## DESCRIPTION OF THE TASK
Say how many lines in the data below contain the word "output", and give no other text.

[Stored data]

--------

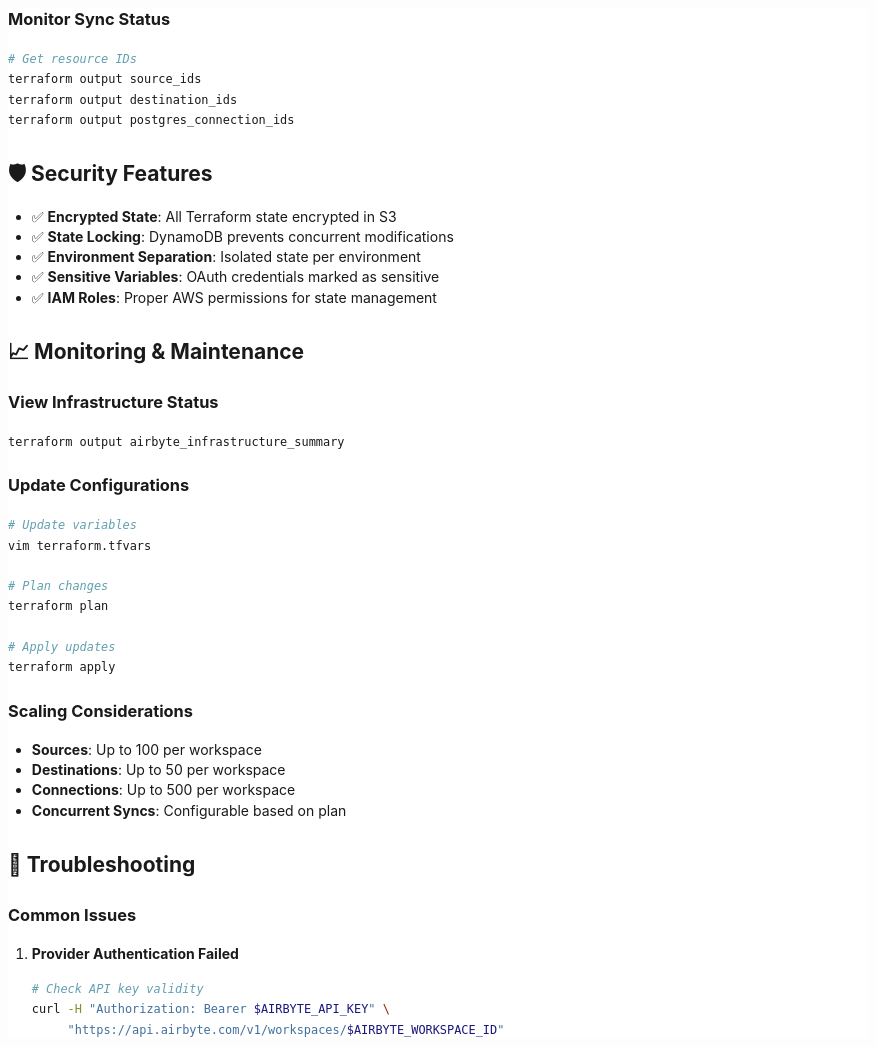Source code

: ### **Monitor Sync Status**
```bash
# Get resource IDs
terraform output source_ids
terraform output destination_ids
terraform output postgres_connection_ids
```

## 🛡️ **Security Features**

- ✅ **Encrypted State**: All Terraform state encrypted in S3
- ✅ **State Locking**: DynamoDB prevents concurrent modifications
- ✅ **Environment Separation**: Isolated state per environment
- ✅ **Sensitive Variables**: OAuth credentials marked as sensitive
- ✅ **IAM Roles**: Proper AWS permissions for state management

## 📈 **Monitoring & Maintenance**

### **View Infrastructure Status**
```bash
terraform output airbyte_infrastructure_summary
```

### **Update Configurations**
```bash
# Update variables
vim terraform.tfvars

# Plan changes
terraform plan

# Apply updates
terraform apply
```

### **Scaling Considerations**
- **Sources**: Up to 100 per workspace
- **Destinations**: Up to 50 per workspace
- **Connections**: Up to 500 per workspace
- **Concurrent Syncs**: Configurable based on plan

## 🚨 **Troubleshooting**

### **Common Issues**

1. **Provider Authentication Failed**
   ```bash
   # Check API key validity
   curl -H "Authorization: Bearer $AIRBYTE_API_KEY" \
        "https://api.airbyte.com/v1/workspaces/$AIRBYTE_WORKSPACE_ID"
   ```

--------

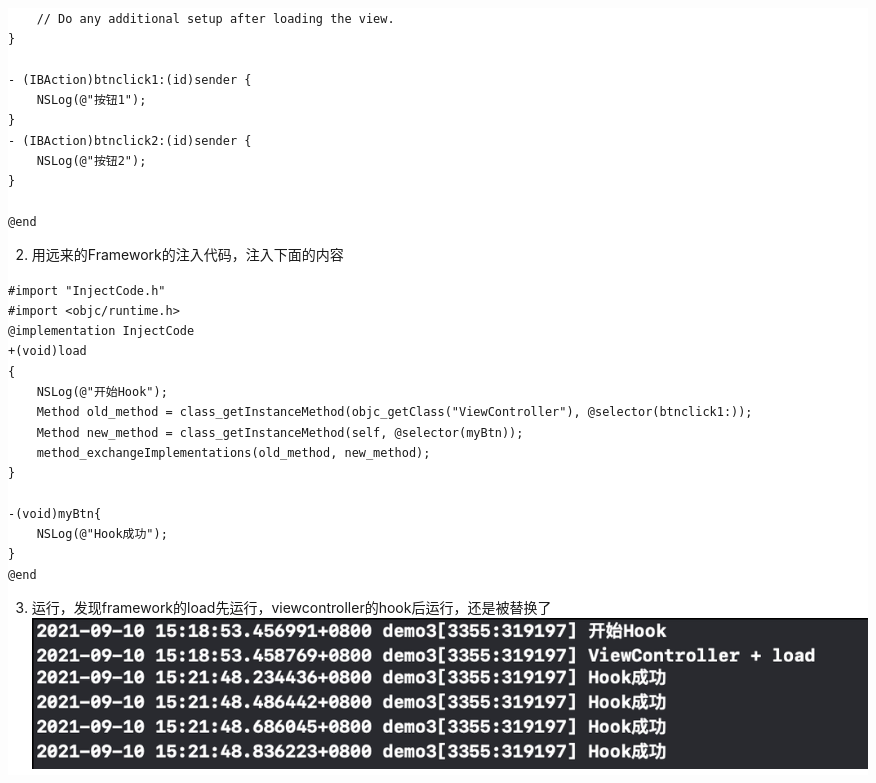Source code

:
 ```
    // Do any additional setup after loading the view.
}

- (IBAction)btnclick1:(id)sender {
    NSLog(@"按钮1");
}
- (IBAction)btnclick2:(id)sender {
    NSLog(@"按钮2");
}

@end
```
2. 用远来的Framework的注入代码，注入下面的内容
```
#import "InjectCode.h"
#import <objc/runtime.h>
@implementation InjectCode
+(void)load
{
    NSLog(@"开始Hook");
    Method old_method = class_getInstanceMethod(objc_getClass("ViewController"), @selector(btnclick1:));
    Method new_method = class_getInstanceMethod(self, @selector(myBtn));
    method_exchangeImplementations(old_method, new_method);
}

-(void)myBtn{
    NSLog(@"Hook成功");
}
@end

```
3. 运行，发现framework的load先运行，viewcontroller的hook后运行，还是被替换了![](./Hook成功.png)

--------

## SOLUTION
4